[WORK ORDER 1]
In the listing, copy out the lines verbatim, starting at the line that contains "- Block execution" and ending at the line that contains "- Monitor HKCU\Software\Microsoft\Windows\CurrentVersion\Run", both included.

Top of SOURCE PASSAGE

Live album by Ahmad Jamal
- Released: 2007
- Recorded: September 5 & 6, 1958 The Spotlite Club, Washington D.C.
- Genre: Jazz
- Label: Gambit
- Producer: Dave Usher

Ahmad Jamal chronology
| Complete Live at the Pershing Lounge 1958 (2007) | Complete Live at the Spotlite Club 1958 (2007) | Poinciana – One Night Only (2008) |

= Complete Live at the Spotlite Club 1958 =

Complete Live at the Spotlite Club 1958 is a live album by American jazz pianist Ahmad Jamal featuring performances recorded at the Spotlight club in Washington D.C. in 1958. It is a compilation of songs originally released, by Argo Records, on the albums Ahmad Jamal Trio Volume IV and Portfolio of Ahmad Jamal.
It was Argo response to the huge success of Jamal's 1958 release But Not For Me.

== Reception ==

The AllMusic review awarded the album 5 stars stating "Best heard at sunset, late at night by candlelight, or in a cozy room softly illumined by indirect incandescence, this music offers the listener an opportunity to savor both what Jamal plays and what he doesn't play. His sense of timing, the way he employs contrasting dynamics and his quirky flair for the dramatic have always made Ahmad Jamal an exciting performer. His Spotlite recordings are filled with surprises and exhilarating passages".

Writing for Jazzwise, Brian Priestley said that this album illustrates "what made the trio both popular and influential on other musicians such as Miles Davis and Oscar Peterson," and that the "coloration from the bass and drums...had the biggest impact. Musically, he doesn't put a foot wrong."

Bottom of SOURCE PASSAGE
Top of EXERCISE INPUT

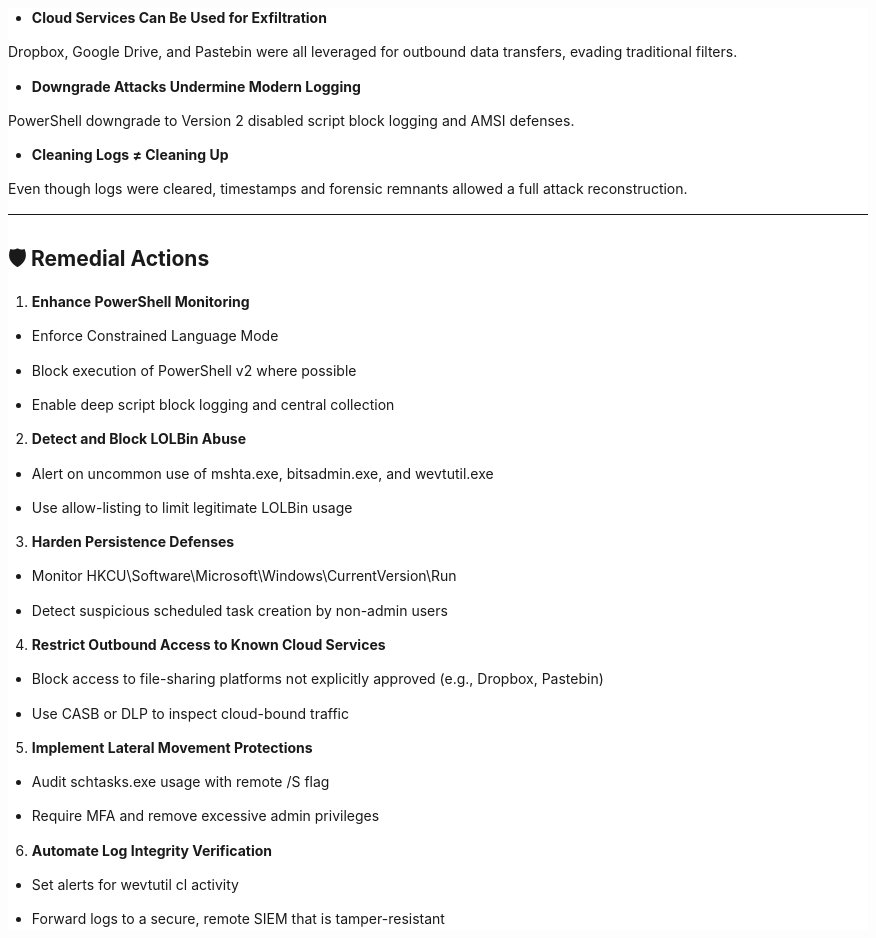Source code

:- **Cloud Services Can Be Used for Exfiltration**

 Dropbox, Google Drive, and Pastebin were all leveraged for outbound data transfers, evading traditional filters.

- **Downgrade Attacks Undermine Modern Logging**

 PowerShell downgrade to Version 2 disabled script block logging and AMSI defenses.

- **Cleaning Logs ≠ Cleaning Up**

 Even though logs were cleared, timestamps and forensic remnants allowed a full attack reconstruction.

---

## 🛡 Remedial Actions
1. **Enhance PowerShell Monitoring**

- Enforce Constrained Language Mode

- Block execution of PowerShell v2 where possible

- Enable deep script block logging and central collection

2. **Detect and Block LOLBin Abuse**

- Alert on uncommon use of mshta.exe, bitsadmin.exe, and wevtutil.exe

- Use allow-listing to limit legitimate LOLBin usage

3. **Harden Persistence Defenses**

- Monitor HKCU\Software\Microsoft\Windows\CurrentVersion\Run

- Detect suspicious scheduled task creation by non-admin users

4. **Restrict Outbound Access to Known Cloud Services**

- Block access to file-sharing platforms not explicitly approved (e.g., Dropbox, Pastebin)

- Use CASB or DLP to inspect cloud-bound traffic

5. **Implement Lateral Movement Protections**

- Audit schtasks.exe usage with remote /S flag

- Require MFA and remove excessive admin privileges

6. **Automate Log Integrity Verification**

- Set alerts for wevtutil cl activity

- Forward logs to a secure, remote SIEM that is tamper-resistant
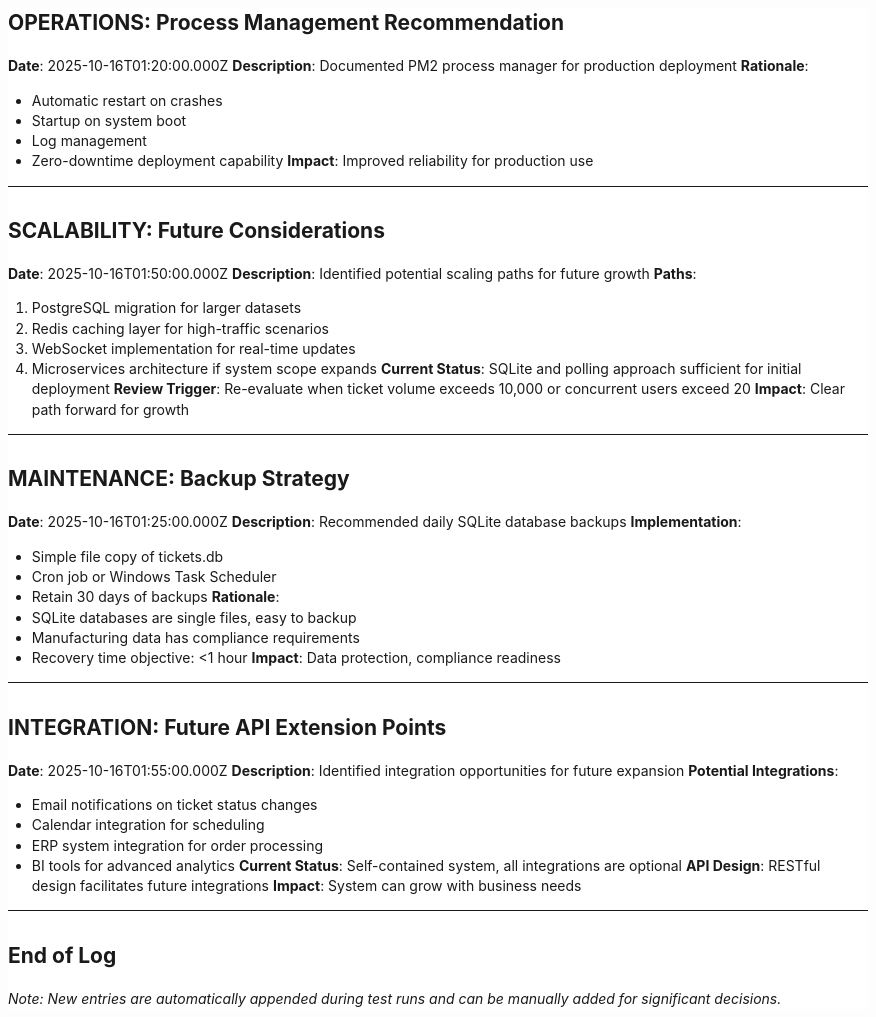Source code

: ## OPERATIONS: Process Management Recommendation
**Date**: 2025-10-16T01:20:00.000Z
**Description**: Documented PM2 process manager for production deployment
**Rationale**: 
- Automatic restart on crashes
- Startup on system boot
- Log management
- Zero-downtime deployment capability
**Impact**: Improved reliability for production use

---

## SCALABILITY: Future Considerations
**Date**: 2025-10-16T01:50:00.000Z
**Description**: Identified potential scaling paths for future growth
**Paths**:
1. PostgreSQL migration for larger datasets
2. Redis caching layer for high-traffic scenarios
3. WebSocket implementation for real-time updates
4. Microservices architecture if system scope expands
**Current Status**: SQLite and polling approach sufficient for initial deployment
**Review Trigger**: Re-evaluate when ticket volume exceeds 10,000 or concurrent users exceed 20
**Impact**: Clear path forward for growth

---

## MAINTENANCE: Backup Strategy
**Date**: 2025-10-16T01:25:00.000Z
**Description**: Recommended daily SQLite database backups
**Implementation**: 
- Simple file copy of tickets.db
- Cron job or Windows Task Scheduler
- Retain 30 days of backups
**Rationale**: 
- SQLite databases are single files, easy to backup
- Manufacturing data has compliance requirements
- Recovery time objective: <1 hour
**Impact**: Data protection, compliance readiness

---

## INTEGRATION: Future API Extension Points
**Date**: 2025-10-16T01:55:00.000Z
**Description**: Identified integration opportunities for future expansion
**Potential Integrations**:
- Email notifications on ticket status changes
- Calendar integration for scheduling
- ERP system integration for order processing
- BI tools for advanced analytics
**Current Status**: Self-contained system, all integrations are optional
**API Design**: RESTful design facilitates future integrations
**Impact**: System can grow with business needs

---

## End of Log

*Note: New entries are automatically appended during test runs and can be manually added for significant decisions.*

Bottom of EXERCISE INPUT

[WORK ORDER 2]
Check each statement against the album entry and answer yes or no, quoting the words that decide it: (a) The album was recorded at The Spotlite Club in Washington D.C. in September 1958. (b) The album came out on the Argo label. (c) The AllMusic review gave the album 4 stars.

[ANSWER BOX 1]
- Block execution of PowerShell v2 where possible

- Enable deep script block logging and central collection

2. **Detect and Block LOLBin Abuse**

- Alert on uncommon use of mshta.exe, bitsadmin.exe, and wevtutil.exe

- Use allow-listing to limit legitimate LOLBin usage

3. **Harden Persistence Defenses**

- Monitor HKCU\Software\Microsoft\Windows\CurrentVersion\Run

[ANSWER BOX 2]
(a) Yes: "Recorded: September 5 & 6, 1958 The Spotlite Club, Washington D.C."
(b) No: "Label: Gambit"
(c) No: "The AllMusic review awarded the album 5 stars"